Braga, Pilar Louisy (2022), Connecting Amazonian historical biogeography and local assemblages of understorey birds: recurrent guild proportionality within areas of endemism., Dryad, Dataset, https://doi.org/10.5061/dryad.p8cz8w9rv
We compiled data from 11 studies that used mist-nets to sample birds within different areas of endemism across Amazonian terra firme forests. Mist-net studies used here were implemented with distinct designs, goals and contexts (see Appendix S1 in Supporting Information), resulting in large variation in the number of captured individuals per landscape (between 389 and 3,582 captures for long temporal sampling).
We focused on understorey terra firme species and removed species that fit at least one of the following three criteria: i) species that are not typically found in the understorey (i.e. species that preferably inhabit the midstorey and canopy); ii) species that inhabit mainly open-habitat areas (e.g. campinas); and iii) species that inhabit flooded areas but that may occasionally also occur in the understorey of terra firme forest (see Appendix S2 in Supporting Information).
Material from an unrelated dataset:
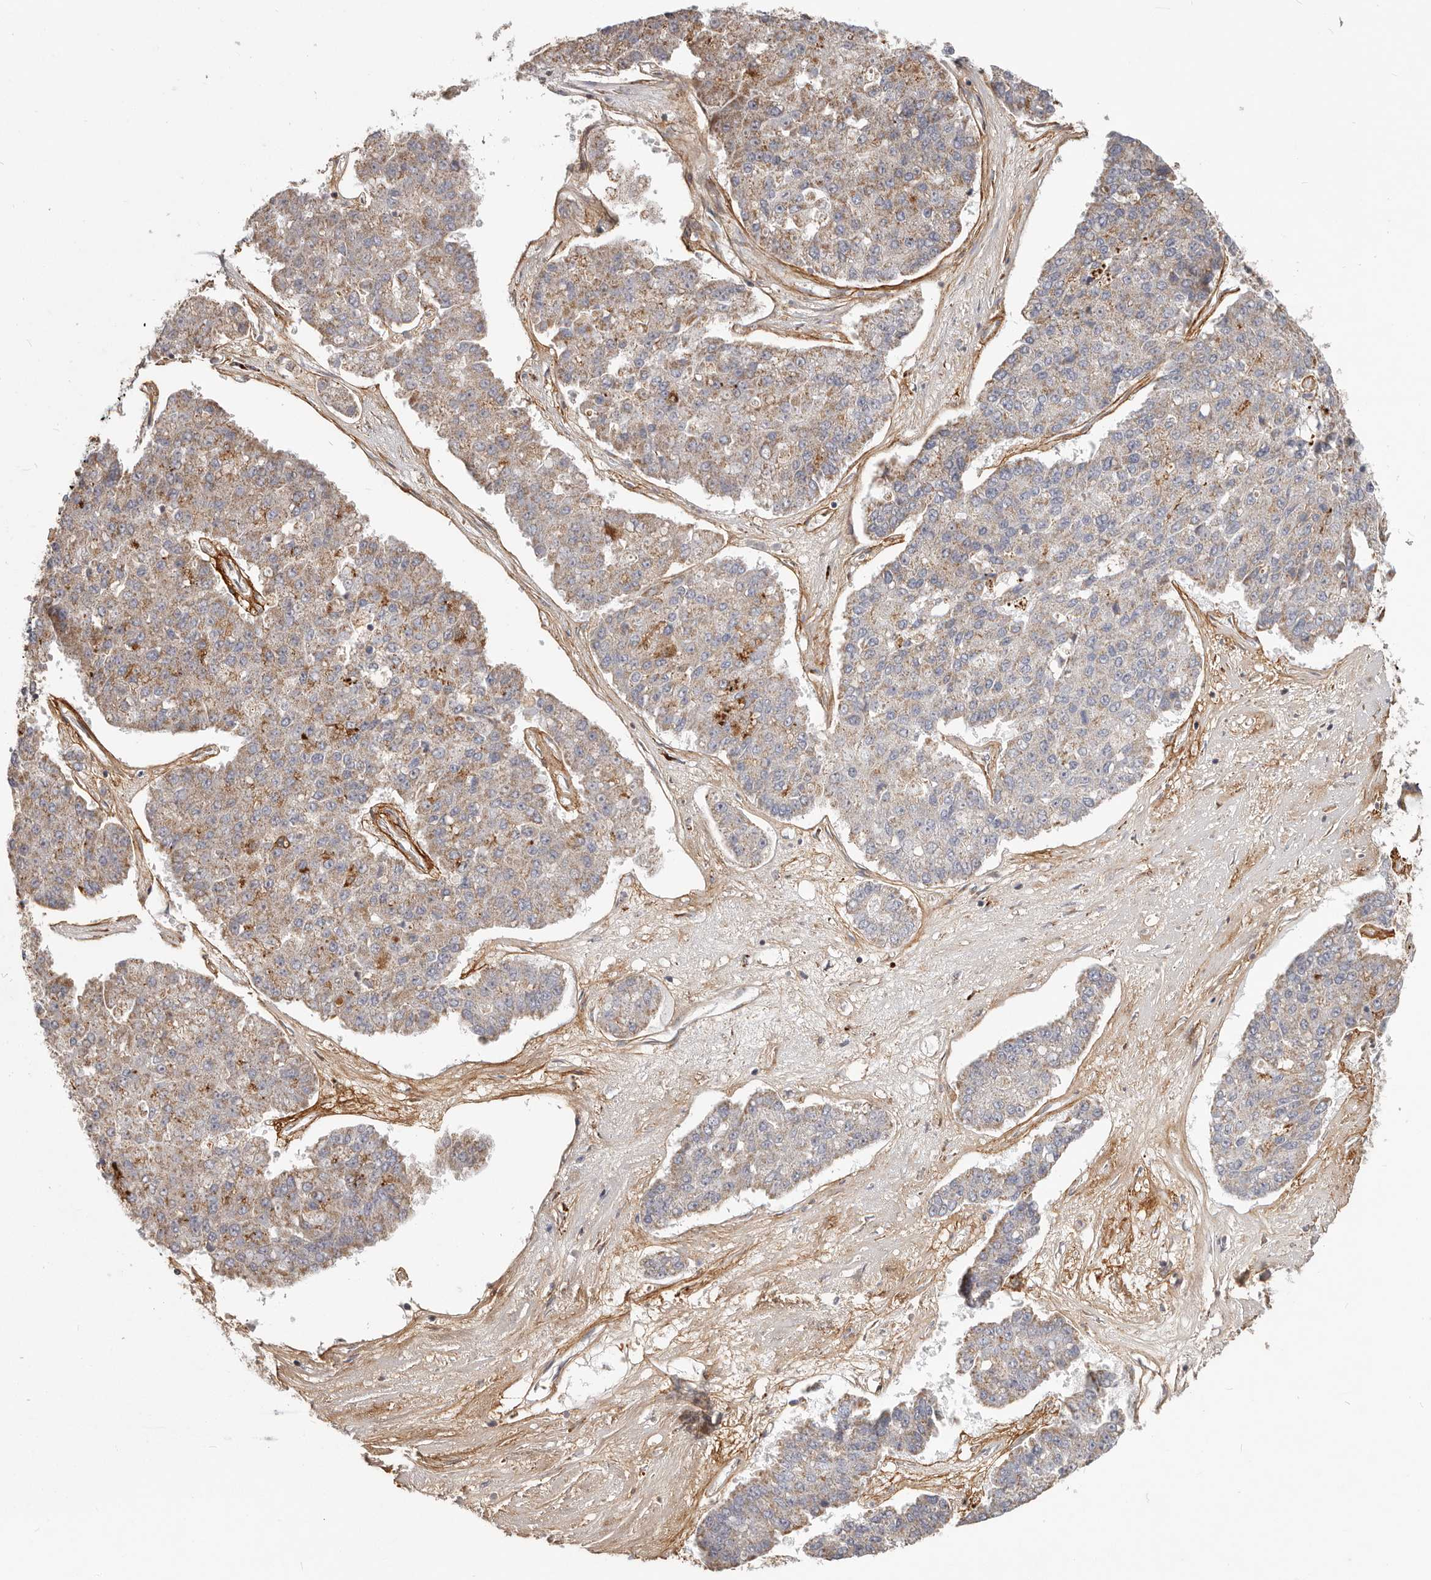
{"staining": {"intensity": "weak", "quantity": "25%-75%", "location": "cytoplasmic/membranous"}, "tissue": "pancreatic cancer", "cell_type": "Tumor cells", "image_type": "cancer", "snomed": [{"axis": "morphology", "description": "Adenocarcinoma, NOS"}, {"axis": "topography", "description": "Pancreas"}], "caption": "Pancreatic cancer stained with a protein marker reveals weak staining in tumor cells.", "gene": "MRPS10", "patient": {"sex": "male", "age": 50}}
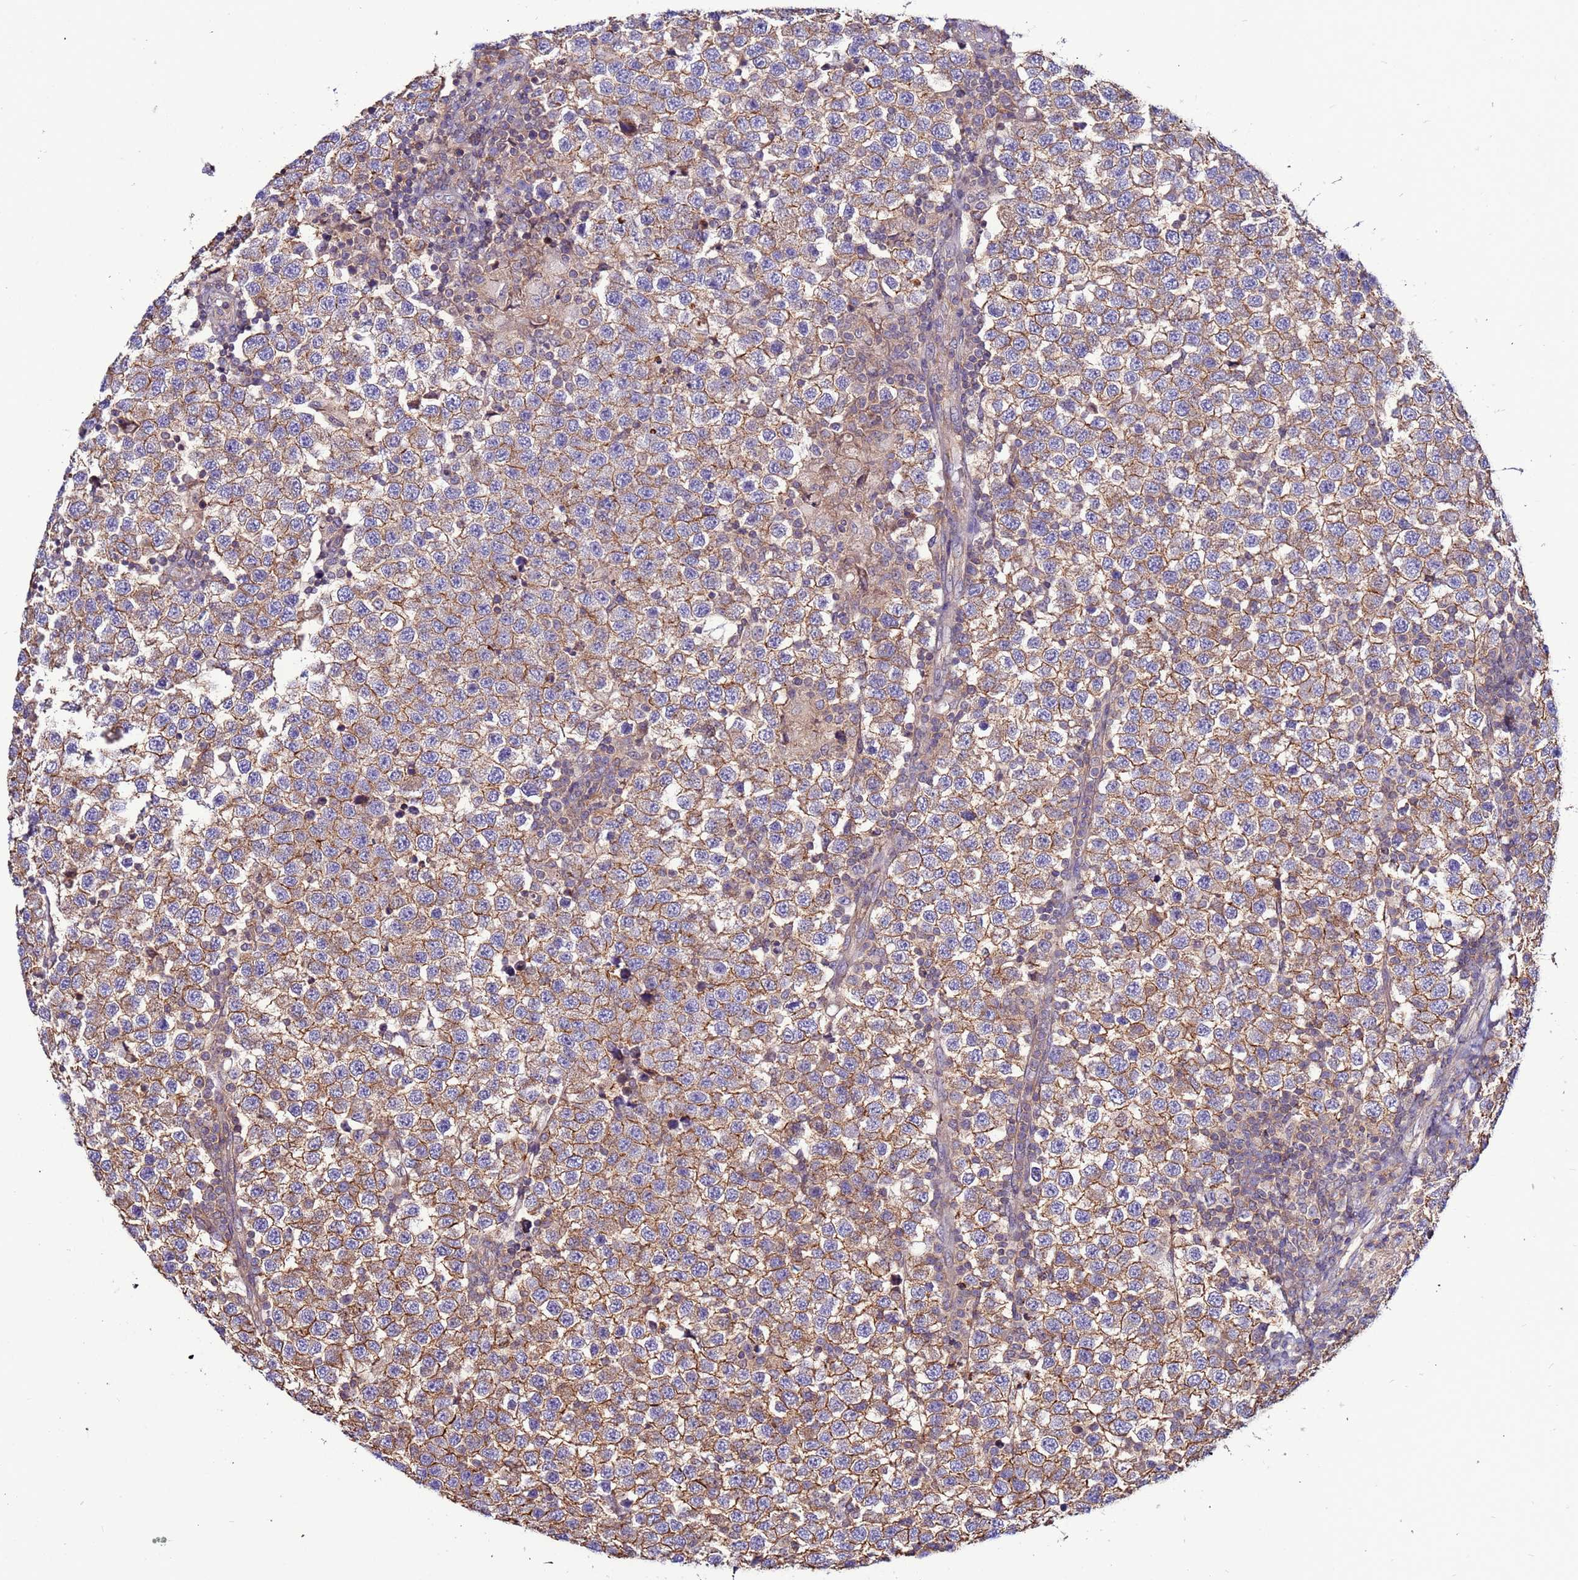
{"staining": {"intensity": "moderate", "quantity": ">75%", "location": "cytoplasmic/membranous"}, "tissue": "testis cancer", "cell_type": "Tumor cells", "image_type": "cancer", "snomed": [{"axis": "morphology", "description": "Seminoma, NOS"}, {"axis": "topography", "description": "Testis"}], "caption": "Immunohistochemistry (IHC) micrograph of neoplastic tissue: testis cancer (seminoma) stained using IHC demonstrates medium levels of moderate protein expression localized specifically in the cytoplasmic/membranous of tumor cells, appearing as a cytoplasmic/membranous brown color.", "gene": "NRN1L", "patient": {"sex": "male", "age": 34}}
Species selection was based on two databases (Stotz et al., 1997; Wilman et al., 2014) that contain information on habitat use and foraging stratum (understorey, midstorey and canopy). The list was subsequently revised by two ornithologists with extensive field experience in Amazonia. We also excluded recaptures from all analyses as we were interested in the number of individuals per species.
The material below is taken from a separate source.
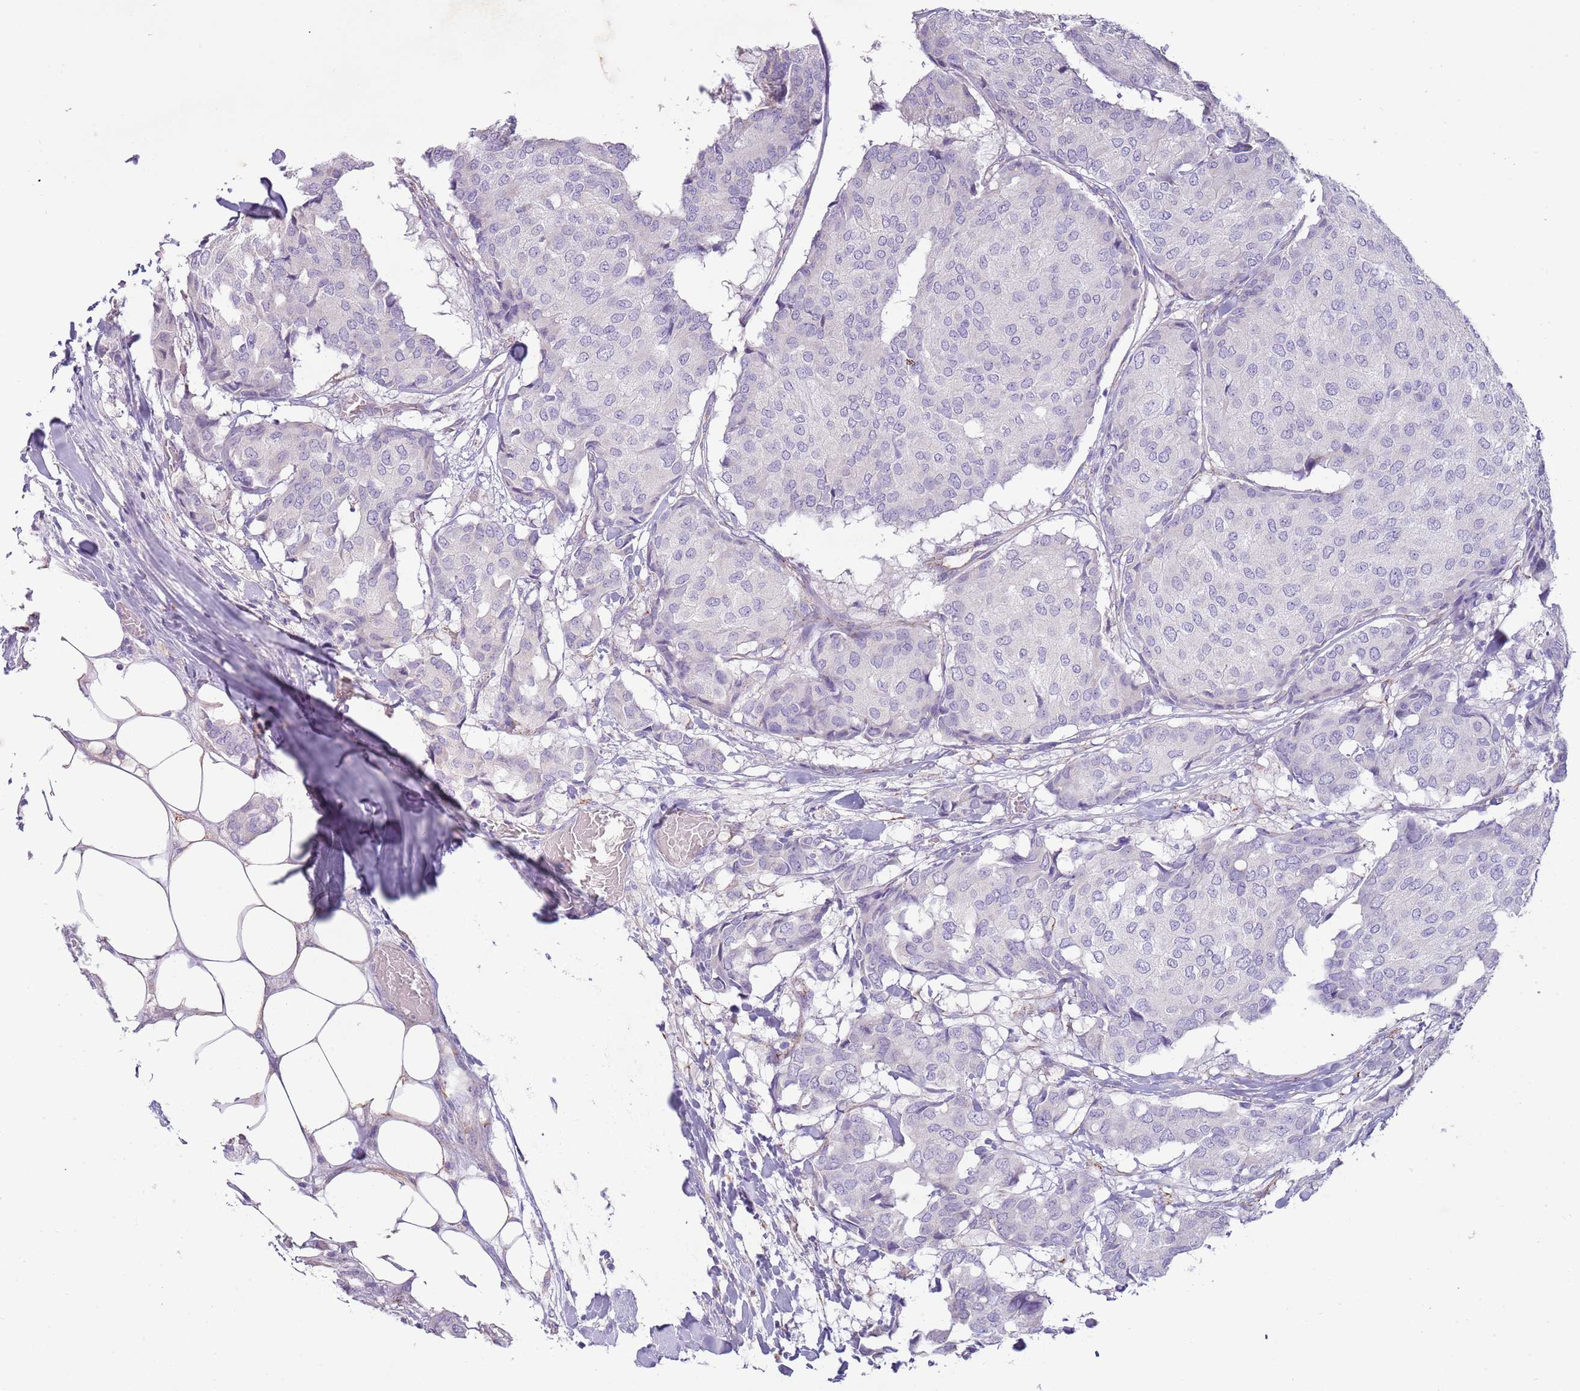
{"staining": {"intensity": "negative", "quantity": "none", "location": "none"}, "tissue": "breast cancer", "cell_type": "Tumor cells", "image_type": "cancer", "snomed": [{"axis": "morphology", "description": "Duct carcinoma"}, {"axis": "topography", "description": "Breast"}], "caption": "Immunohistochemical staining of breast cancer demonstrates no significant positivity in tumor cells.", "gene": "RNF222", "patient": {"sex": "female", "age": 75}}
There are 2 different datasets:
1. "Capture data.csv": Capture data of understorey birds, sampled in seven Amazonian areas of endemism. Each line corresponds to a species and the number of individuals captured in each sampling area, with the respective information on food guild and body size, sociability and foraging substratum.
2. "Metadata.csv": Metadata of the items 'sociability' and 'foraging substratum'.